Hint for $\int_0^\infty e^{-ax}J_v\left(bx\right)dx=\frac{\left(\sqrt{a^2+b^2}-a\right)^v}{b^v\sqrt{a^2+b^2}}$

Question

I'm looking for a hint of how to show that: \begin{align*} \int_0^\infty e^{-ax}J_v\left(bx\right)dx=\frac{\left(\sqrt{a^2+b^2}-a\right)^v}{b^v\sqrt{a^2+b^2}},\qquad \Re v>-1,\quad a>0,\quad b>0, \end{align*} where $J_v$ is the Bessel function of the first kind of order $v$.

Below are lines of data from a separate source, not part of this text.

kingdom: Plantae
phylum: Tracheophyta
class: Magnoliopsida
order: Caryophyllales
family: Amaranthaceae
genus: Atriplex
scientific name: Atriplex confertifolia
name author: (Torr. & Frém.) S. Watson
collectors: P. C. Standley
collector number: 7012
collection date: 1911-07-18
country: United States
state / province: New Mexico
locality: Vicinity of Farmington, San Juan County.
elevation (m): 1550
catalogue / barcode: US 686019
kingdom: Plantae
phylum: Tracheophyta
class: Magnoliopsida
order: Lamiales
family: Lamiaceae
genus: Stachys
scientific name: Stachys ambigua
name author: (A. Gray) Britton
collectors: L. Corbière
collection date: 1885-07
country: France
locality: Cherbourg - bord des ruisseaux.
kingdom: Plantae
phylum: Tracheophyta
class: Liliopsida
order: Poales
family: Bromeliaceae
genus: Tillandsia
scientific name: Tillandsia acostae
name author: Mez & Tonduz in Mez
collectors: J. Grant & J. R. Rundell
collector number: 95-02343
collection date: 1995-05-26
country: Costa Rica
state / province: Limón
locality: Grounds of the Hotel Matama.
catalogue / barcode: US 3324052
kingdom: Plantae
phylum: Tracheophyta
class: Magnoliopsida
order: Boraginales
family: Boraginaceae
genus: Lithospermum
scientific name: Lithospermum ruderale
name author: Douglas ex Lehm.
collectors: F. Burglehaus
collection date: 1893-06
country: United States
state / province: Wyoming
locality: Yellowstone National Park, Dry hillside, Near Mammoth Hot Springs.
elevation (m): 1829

Two of my approaches, which didn't lead me to the result, are:

• (The motivation for this approach is this) Use the integral representation: \begin{align*} J_v(z)=\frac{1}{2\pi}\int_{-\pi}^\pi e^{i\left(v\theta-z\sin\theta\right)}d\theta-\frac{\sin v\pi}{\pi}\int_0^\infty e^{-z\sinh t-vt}dt,\qquad \Re z>0, \end{align*} apply Fubini's Theorem, and after a substitution I arrived at: \begin{align*} \int_0^\infty e^{-ax}J_v\left(bx\right)dx=\frac{1}{\pi i}\oint_{|z|=1}\frac{z^v}{bz^2+2az-b}dz-\frac{2\sin v\pi}{\pi}\int_1^\infty\frac{u^{-v}}{bu^2+2au-b}du, \end{align*} which I couldn't show that has de desired closed-form.
• Use the integral representation: \begin{align*} J_v\left(z\right)=\frac{1}{2\pi i}\int_{C} e^{z(t-t^{-1})/2}t^{-v-1}dt,\qquad |\arg z|<\frac{\pi}{2}, \end{align*} where $C$ is a path from $(-\infty,\delta)$, around the origin counterclockwise and back to $(-\infty,-\delta)$; that is, a reflection of a Hankel contour about the line $\Re z=0$. Using this integral representation I arrived at \begin{align*} \int_0^\infty e^{-ax}J_v\left(bx\right)dx=\frac{-1}{\pi i}\oint_D\frac{z^v}{bz^2+2az-b}du, \end{align*} where $D$ is the inversion of $C$ over the circle $|z|=1$; that is, the path resulting from $C$ under the mapping $z\to\frac{1}{z}$. I couldn't evaluate this last integral either.

Answer 1

To evaluate \begin{equation} I=\int_0^\infty e^{-ax}J_v\left(bx\right)\,dx \end{equation} we can use the Schläfli-Sommerfeld Integral (which is equivalent to the representation used in the first try of the OP) \begin{equation} J_{\nu}\left(z\right)=\frac{1}{2\pi i}\int_{\infty-\pi i}^{\infty+\pi i}e^{z\sinh t-\nu t}\,dt \end{equation} The contour consist of three sides of a rectangle with vertices at $\infty-i\pi,-i\pi,i\pi,\infty+i\pi$. By changing the order of integration, \begin{align} I&=\frac{1}{2\pi i}\int_{\infty-\pi i}^{\infty+\pi i}e^{-\nu t}\,dt\int_0^\infty e^{-x(a-b\sinh t)}\,dx\\ &=\frac{1}{2\pi i}\int_{\infty-\pi i}^{\infty+\pi i}\frac{e^{-\nu t}}{a-b\sinh t}\,dt \end{align} The opposite of this integral can be evaluated by the residue theorem, considering the contour composed of staight lines: from $\infty+i\pi$ to $i\pi$, then to $-i\pi$ and finally returning to infinity at $\infty-i\pi$. The only pole in the contour is single and situated at $\sinh^{-1}\frac{a}{b}$, with a residue \begin{equation} -\frac{e^{-\nu \sinh^{-1}\frac{a}{b}}}{b\cosh\left(\sinh^{-1}\frac{a}{b}\right)} \end{equation} From the logarithmic representation of $\sinh^{-1}$, we can express \begin{align} I&=\frac1b\frac{1}{\sqrt{1+\frac{a^2}{b^2}}}\frac{1}{\left( \sqrt{1+\frac{a^2}{b^2 }}+\frac{a}{b}\right)^\nu}\\ &=\frac{ \left(\sqrt{a^2+b^2}-a)\right)^\nu}{b^\nu\sqrt{a^2+b^2}} \end{align} as expected.